What Exactly Does"Doing Trauma Work" Even Mean?
A simplified, no-jargon guide for therapists mystified by this elusive term
When I was a training therapist, I sat in supervision groups listening to more experienced clinicians discuss “trauma work” as if it were some distinct and almost secret modality. At the time, the term felt technical and gated, packaged as if a therapist graduates from doing “regular therapy” before being able to offer this "othered” serious kind of work.
But therapy doesn’t sit in this sealed box. It is not “underneath” other problems. Rather, it is ever-present in how someone sees themselves, how safe the world feels, how the body interprets and responds to stress, and which strategies are used to cope, avoid, or connect with others.
Therefore, even if you don’t realize it, you are doing trauma work with patients. So, you need to be deliberate with how you’re engaging in it.
Almost 15 years later, I will share what I now know: there is no particular, single thing called trauma work. Trauma work starts immediately. Trauma-focused care is a nuanced lens, rather than a separate category. It’s not “this is depression,” and “that is anxiety,” and trauma is in a deeper fold, just waiting to be processed.
And so this is what I’d like to share with clinicians who still feel mystified by the mysterious phrasing “trauma work.”
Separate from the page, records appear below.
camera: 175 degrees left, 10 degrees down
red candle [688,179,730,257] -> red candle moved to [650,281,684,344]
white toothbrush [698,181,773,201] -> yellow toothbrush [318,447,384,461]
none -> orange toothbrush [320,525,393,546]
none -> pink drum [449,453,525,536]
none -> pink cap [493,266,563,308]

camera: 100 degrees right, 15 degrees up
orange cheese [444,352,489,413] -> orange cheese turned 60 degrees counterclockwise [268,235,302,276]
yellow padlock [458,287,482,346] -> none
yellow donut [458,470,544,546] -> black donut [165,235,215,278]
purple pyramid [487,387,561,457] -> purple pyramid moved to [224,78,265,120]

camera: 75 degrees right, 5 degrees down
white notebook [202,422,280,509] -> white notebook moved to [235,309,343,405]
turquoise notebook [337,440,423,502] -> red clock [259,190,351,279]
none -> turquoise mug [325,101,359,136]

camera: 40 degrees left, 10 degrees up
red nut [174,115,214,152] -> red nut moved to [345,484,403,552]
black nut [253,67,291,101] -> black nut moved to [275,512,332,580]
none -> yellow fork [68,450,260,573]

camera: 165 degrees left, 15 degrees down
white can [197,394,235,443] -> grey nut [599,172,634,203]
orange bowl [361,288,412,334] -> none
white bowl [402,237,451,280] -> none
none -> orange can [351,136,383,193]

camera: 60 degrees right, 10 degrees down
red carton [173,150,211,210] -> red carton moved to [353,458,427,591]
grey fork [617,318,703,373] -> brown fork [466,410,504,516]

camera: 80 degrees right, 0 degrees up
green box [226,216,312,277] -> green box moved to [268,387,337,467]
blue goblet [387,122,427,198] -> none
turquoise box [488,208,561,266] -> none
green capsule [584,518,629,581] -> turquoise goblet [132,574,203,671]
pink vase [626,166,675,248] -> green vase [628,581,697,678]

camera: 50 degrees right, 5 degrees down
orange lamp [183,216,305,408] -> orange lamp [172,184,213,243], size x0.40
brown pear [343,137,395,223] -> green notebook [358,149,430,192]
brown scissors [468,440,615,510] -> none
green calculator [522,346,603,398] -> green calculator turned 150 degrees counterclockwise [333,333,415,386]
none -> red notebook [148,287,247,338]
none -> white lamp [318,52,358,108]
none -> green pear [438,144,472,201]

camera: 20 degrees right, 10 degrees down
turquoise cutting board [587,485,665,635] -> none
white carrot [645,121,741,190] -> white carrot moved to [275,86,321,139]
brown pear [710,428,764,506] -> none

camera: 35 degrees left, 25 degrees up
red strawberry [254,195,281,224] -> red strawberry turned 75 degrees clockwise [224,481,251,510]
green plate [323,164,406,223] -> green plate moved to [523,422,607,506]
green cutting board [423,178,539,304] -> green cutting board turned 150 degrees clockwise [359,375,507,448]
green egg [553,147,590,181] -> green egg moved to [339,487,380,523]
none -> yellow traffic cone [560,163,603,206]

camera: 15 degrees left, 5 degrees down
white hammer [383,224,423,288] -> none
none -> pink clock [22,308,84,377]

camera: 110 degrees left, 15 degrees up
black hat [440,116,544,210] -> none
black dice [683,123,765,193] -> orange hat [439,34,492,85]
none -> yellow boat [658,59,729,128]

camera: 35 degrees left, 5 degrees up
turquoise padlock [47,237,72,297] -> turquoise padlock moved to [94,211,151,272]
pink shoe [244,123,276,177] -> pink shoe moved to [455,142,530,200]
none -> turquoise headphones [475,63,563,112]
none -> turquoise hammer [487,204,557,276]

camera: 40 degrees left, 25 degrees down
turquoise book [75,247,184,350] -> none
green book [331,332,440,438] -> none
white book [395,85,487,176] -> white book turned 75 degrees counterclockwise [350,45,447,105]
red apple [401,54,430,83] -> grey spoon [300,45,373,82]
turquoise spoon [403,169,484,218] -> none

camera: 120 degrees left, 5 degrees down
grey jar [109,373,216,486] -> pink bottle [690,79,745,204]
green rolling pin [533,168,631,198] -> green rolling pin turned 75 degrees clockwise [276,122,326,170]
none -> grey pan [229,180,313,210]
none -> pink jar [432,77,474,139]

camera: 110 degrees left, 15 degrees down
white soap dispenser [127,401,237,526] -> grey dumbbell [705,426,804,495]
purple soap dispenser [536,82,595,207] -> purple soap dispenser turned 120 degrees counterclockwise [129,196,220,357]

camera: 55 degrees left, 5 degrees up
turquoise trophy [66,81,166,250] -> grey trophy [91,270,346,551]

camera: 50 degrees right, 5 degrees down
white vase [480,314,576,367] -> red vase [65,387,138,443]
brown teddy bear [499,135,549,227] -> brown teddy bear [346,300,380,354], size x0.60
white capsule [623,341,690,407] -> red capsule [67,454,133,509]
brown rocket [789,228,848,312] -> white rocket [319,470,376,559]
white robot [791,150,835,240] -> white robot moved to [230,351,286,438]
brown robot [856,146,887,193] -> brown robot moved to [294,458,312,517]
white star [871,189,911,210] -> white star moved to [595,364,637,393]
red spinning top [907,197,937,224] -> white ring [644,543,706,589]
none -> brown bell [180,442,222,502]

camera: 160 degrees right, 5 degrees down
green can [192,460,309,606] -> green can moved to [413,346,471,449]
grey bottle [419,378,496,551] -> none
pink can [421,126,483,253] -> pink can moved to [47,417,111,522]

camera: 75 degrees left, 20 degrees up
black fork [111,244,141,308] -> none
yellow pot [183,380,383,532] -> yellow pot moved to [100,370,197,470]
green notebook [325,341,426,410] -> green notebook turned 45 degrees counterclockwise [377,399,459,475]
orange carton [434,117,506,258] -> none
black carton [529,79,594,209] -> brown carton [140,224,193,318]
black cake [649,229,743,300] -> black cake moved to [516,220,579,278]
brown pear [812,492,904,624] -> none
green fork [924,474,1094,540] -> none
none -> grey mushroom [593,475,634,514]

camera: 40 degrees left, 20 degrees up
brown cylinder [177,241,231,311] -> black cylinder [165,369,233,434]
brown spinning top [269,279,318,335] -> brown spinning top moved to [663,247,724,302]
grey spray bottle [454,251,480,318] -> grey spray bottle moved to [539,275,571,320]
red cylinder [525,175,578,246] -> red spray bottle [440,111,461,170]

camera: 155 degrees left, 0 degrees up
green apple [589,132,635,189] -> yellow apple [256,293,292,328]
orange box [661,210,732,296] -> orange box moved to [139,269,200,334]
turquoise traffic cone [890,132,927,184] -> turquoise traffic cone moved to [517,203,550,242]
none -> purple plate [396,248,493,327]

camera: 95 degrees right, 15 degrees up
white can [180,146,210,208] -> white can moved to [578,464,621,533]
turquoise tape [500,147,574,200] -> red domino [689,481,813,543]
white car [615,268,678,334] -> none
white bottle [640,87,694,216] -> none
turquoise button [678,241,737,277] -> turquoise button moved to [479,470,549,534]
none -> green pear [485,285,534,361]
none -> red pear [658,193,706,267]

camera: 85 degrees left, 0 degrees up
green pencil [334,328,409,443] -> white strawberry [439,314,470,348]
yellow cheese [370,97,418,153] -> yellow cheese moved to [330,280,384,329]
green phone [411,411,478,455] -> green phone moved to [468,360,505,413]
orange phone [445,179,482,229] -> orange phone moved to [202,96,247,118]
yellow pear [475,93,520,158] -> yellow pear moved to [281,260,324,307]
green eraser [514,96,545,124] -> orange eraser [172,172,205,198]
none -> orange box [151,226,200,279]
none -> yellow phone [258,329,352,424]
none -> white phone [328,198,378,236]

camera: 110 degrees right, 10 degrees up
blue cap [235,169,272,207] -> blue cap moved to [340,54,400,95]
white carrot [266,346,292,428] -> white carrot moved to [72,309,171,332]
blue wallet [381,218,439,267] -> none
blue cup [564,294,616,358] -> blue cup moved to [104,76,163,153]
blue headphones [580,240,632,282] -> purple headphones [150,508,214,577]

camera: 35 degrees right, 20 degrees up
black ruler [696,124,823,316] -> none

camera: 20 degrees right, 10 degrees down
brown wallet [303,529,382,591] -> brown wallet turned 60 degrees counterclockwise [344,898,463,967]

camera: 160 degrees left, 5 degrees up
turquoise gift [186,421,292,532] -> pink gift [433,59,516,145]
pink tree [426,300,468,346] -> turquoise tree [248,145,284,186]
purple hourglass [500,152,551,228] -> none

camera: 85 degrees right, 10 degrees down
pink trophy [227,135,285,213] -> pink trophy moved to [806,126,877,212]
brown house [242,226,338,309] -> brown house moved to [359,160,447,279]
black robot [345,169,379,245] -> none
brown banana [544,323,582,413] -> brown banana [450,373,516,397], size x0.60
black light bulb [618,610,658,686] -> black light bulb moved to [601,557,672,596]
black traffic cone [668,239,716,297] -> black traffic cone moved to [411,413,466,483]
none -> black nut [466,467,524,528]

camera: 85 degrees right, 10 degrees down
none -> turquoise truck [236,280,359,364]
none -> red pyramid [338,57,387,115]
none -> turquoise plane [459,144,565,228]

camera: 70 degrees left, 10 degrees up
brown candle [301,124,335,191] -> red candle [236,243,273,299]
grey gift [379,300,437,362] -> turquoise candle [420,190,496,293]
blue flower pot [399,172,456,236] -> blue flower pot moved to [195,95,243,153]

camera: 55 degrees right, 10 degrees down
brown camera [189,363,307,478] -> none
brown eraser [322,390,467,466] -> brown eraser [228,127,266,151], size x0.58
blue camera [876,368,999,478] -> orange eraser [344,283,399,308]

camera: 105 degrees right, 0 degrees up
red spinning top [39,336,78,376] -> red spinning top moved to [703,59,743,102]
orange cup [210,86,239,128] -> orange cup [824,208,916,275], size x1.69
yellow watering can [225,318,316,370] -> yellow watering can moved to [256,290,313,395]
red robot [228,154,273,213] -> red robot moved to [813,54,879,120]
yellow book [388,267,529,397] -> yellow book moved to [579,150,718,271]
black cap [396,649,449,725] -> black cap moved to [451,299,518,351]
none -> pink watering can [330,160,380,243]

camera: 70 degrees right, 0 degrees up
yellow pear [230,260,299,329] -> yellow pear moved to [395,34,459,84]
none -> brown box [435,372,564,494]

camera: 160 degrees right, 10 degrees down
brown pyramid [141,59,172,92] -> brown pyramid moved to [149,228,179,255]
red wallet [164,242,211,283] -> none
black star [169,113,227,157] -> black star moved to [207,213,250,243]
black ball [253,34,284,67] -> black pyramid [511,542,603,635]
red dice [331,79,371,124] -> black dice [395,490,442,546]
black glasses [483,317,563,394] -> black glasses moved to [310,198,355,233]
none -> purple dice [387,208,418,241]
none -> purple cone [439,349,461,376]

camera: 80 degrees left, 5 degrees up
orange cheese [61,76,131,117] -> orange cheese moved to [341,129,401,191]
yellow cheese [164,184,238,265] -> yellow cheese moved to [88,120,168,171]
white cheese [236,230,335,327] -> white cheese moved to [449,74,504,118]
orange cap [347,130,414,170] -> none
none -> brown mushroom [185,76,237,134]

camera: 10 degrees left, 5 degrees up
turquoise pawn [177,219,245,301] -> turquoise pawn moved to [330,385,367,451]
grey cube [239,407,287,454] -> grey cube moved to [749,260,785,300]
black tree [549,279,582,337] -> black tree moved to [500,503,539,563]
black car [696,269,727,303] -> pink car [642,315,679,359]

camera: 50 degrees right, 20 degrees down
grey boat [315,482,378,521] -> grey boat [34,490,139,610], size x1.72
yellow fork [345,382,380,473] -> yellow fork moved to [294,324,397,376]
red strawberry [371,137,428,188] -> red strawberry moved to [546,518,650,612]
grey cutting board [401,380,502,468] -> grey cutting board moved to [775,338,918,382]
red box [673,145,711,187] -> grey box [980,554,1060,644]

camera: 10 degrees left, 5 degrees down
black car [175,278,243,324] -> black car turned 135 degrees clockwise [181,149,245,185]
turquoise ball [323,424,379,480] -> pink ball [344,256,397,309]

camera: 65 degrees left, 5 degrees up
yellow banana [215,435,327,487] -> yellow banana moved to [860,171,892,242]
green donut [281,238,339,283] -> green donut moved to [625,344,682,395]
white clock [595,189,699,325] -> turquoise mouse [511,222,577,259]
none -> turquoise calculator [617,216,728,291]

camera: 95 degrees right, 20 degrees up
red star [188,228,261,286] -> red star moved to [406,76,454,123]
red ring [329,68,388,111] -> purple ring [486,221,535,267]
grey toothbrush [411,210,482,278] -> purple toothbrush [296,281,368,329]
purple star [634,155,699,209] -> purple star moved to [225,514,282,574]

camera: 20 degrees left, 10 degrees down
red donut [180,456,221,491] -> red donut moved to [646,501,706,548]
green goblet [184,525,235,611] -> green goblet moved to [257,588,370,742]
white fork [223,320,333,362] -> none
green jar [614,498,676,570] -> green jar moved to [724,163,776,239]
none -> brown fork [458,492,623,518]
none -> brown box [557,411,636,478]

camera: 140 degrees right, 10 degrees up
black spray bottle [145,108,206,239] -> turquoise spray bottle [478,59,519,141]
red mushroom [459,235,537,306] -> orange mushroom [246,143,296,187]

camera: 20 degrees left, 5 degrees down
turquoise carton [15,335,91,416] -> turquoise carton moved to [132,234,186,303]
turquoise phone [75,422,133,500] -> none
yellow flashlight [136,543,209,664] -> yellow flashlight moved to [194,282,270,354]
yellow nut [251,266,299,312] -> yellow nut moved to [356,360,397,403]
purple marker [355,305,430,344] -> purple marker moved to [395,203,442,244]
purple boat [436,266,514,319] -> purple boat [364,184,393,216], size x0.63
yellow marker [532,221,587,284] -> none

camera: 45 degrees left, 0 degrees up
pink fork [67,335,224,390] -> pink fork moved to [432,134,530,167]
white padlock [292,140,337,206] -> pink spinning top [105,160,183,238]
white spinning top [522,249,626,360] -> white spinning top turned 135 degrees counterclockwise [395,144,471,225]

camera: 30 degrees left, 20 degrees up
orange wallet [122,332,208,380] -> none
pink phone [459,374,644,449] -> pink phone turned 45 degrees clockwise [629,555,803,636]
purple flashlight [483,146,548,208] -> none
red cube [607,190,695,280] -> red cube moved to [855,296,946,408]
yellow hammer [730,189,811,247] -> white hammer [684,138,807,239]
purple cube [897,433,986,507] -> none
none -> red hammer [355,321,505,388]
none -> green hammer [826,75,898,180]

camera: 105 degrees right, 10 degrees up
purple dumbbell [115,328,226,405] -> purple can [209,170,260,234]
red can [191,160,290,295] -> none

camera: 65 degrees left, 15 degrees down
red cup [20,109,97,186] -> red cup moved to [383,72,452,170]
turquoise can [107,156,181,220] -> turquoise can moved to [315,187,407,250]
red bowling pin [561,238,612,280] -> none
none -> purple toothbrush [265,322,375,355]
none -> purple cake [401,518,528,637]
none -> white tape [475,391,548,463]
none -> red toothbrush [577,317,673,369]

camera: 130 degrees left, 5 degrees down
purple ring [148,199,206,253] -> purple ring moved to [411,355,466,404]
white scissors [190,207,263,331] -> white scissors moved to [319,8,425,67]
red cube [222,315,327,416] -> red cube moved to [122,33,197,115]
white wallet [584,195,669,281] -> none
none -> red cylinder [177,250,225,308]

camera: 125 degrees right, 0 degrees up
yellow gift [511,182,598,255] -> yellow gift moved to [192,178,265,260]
Building a Trauma-Focused Framework
This article, like all my articles and books, is intended to be foundational.
It is not rooted in one specific modality or population. I aim to “go broad” to encompass the main strokes. My readers work with all types of people and in all types of settings- my hope is there is something for everyone to glean.
That said, use your own discretion and consider that my reflections may not be indicative of your own clinical experiences or particular modes of treatment. In other words, take what you need and feel free to reach out if something feels utterly off.
Understand That Trauma Work Starts From the Get-Go
Despite how trendy modalities want to package their training, there is not one specific moment where therapy suddenly shifts into “trauma work.”
All therapy is contextual; trauma work starts the first time we sit with someone. That’s because, from the onset, we, as therapists, are being evaluated. The trauma, therefore, speaks to us both verbally and non-verbally.
From the beginning, the patient is assessing: Is this person safe? Can I trust this person with my feelings or needs or longings? How do I balance the shame I feel with the desire to be witnessed and understood? What if I lean all the way in, and they abandon me?
For many people with trauma histories, safety has been deeply compromised. They are inherently hypervigilant trusting others, and this apprehension unfolds into the treatment.
In other cases, there is such a frantic desire to experience relief that they want to share everything. That feels urgent and acute- the need to “release” feels omnipresent, both to them and to us.
And in some cases, it’s a combination of both: the longing to be seen and the terror of actually being seen.
And so, you are “doing” trauma work by modulating your own presence first. Do not overlook that the extraordinary gift of attunement itself can be a corrective emotional experience. Many patients can feel this as early as the first session, and they should certainly start feeling it within a few sessions.
Even if they don’t feel safe yet (and the safety often does take a good amount of time), there should be a developing felt sense within the patient’s inner monologue that sounds like: “Even if I’m afraid or insecure or feeling extremely discouraged sharing my stuff, maybe this person can help me. Something about them feels somewhat trustworthy. They feel like they know what they’re doing. And it feels okay (or even pretty good) talking to them.”
Trauma is Not Separate From Other Presenting Concerns
A common clinical error is assuming trauma exists in its own distinct category.
It doesn’t. A trauma-focused therapist operates under the framework that trauma fundamentally impacts how a person perceives themselves and the world around them.
Trauma can erode internal and external safety, making it hard to feel settled. This painful lack of feeling settled can lead to avoidance behaviors or the ongoing need to repeat the same behaviors, hoping for a different outcome.
Therapists can theorize that many compulsive tendencies are ways to manage trauma symptoms and maintain a sense of safety in the world. Therapists can also conceptualize that trauma exacerbates other symptoms, including anxiety and depression.
And so, despite how modern treatment plans are packaged, you do not treat one without the other. Neither the body nor the psyche knows “what is depression” versus “what is ADHD” versus “what is emotional neglect.”
The same is true for therapists. You can’t treat anything in isolation because all symptoms overlap and reinforce one another- that’s why changing one way of being can and does often impact the entire system.
Trauma Pacing Requires Striking the Right Balance
Pacing matters in all courses of psychotherapy. Move too quickly, and you risk overwhelming the person, pushing them into the dysregulation, shutdown, or damaging reeactments that often reinforce why they’re in therapy. But if you move too slowly, it feels like nothing is happening.
Both are problematic.
Therefore, the work lives in the tense space between:
Sitting with what feels painful right in the here and now.
Moving toward what has been avoided or what feels intolerable.
The gap between these two states can be quite long, and readiness is often built through ongoing safety and repetition. We strive to meet people where they are, but we hold onto hope regarding where they can be.